How is this possible with PHP?


Solution

  • This code grabs the body of the HTML document and then recursively looks for elements and the text within those elements. If it find any, it wraps each letter in a span tag.

    This supports custom tags and only affect the HTML in the <body> of the document.

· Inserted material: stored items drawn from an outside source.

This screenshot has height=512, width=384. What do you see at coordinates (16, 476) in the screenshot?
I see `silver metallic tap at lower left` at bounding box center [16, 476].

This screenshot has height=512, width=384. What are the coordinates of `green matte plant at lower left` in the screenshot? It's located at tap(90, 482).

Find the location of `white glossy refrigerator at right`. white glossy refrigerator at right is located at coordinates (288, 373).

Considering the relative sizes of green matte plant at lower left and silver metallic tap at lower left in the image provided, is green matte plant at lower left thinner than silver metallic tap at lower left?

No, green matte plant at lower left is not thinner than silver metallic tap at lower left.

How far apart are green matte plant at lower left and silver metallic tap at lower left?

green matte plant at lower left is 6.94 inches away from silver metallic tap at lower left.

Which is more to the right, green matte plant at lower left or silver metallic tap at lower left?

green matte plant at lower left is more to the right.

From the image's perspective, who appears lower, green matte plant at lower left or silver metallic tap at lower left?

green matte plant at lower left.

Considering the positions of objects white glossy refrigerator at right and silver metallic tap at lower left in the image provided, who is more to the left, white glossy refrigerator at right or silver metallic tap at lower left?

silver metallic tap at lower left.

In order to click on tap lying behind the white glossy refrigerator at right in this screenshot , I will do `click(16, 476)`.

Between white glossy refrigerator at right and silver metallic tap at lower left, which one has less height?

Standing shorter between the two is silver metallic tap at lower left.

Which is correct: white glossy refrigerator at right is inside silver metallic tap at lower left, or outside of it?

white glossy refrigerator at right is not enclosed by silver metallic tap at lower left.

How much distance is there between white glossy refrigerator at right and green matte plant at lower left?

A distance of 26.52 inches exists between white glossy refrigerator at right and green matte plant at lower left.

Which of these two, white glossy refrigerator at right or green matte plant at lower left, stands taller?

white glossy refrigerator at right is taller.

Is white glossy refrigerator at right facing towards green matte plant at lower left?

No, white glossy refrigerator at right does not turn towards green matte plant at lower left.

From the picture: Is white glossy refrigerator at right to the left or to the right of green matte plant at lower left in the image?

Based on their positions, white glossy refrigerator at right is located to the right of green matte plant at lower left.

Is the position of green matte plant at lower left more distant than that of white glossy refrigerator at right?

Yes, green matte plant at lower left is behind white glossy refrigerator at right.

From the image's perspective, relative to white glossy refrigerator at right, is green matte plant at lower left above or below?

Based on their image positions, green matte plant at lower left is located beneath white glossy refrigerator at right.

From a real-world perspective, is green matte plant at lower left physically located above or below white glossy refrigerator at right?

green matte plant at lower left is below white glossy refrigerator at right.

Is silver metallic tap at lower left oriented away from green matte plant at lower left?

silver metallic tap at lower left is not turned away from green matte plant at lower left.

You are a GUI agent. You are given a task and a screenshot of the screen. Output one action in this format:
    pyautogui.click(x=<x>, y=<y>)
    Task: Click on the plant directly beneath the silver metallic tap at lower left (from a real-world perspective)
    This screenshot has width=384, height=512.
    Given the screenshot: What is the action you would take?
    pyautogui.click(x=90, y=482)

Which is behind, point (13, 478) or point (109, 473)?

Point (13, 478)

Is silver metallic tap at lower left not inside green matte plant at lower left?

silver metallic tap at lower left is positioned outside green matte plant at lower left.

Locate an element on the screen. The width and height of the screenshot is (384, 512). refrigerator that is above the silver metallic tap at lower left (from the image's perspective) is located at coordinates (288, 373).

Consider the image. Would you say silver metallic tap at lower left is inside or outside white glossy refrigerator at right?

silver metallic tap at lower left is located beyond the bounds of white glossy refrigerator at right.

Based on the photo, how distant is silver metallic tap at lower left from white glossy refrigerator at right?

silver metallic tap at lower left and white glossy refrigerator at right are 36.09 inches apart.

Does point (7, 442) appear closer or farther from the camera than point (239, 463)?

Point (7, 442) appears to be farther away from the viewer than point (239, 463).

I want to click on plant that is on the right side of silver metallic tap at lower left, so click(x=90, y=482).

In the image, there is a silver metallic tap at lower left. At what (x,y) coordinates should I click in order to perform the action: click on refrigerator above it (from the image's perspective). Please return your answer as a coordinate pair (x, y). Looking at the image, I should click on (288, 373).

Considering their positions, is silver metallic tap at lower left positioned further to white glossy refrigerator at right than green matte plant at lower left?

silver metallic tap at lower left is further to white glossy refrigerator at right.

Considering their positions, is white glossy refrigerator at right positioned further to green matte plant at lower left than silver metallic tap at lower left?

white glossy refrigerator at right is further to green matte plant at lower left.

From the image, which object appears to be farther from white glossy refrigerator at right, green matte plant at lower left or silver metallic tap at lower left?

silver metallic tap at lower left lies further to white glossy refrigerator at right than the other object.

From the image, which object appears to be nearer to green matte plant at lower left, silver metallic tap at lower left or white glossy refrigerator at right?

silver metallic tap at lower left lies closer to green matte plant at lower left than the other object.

    $string ='<!doctype html>
    <html lang="en">
    <head>
      <meta charset="utf-8">
      <title>The HTML5 Herald</title>
      <meta name="description" content="The HTML5 Herald">
      <meta name="author" content="SitePoint">
      <link rel="stylesheet" href="css/styles.css?v=1.0">
    </head>
    <body>
      <h1>This is the first heading</h1>
      <p>Some Paragraph</p>
      <ul>
        <li>List item 1</li>
        <li>List item 2</li>
      </ul>
      <script src="js/scripts.js"></script>
    </body>
    </html>';
    
    
    $previous_value = libxml_use_internal_errors(TRUE);
    $dom = new DOMDocument();
    $dom->loadHTML($string);
    $body = $dom->getElementsByTagName('body')->item(0);
    
    foreach ($body->getElementsByTagName('*') as $element) {
        replaceText($element);
    }
    
    $html = html_entity_decode($dom->saveHTML());
    
    libxml_clear_errors();
    libxml_use_internal_errors($previous_value);
    
    function replaceText(DOMNode $node) {
        if ($node instanceof DOMText) {
            $newString = '';
            foreach(str_split($node->nodeValue) as $char) {
                if (!trim($char)) {
                    continue;
                }
                $newString .= sprintf('<span class="customclass">%s</span>', $char);
            }
            $node->nodeValue = $newString;
            return $node;
        }
        if ($node->hasChildNodes()) {
            foreach($node->childNodes as $childNode) {
                return replaceText($childNode);
            }
        }
    }
    

    Output:

    <!DOCTYPE html>
    <html lang="en">
    <head>
      <meta charset="utf-8">
      <title>The HTML5 Herald</title>
      <meta name="description" content="The HTML5 Herald">
      <meta name="author" content="SitePoint">
      <link rel="stylesheet" href="css/styles.css?v=1.0">
    </head>
    <body>
      <h1><span class="customclass">T</span><span class="customclass">h</span><span class="customclass">i</span><span class="customclass">s</span><span class="customclass">i</span><span class="customclass">s</span><span class="customclass">t</span><span class="customclass">h</span><span class="customclass">e</span><span class="customclass">f</span><span class="customclass">i</span><span class="customclass">r</span><span class="customclass">s</span><span class="customclass">t</span><span class="customclass">h</span><span class="customclass">e</span><span class="customclass">a</span><span class="customclass">d</span><span class="customclass">i</span><span class="customclass">n</span><span class="customclass">g</span></h1>
      <p><span class="customclass">S</span><span class="customclass">o</span><span class="customclass">m</span><span class="customclass">e</span><span class="customclass">P</span><span class="customclass">a</span><span class="customclass">r</span><span class="customclass">a</span><span class="customclass">g</span><span class="customclass">r</span><span class="customclass">a</span><span class="customclass">p</span><span class="customclass">h</span></p>
      <ul>
      <li><span class="customclass">L</span><span class="customclass">i</span><span class="customclass">s</span><span class="customclass">t</span><span class="customclass">i</span><span class="customclass">t</span><span class="customclass">e</span><span class="customclass">m</span><span class="customclass">1</span></li>
        <li><span class="customclass">L</span><span class="customclass">i</span><span class="customclass">s</span><span class="customclass">t</span><span class="customclass">i</span><span class="customclass">t</span><span class="customclass">e</span><span class="customclass">m</span><span class="customclass">2</span></li>
      </ul>
      <script src="js/scripts.js"></script>
    </body>
    </html>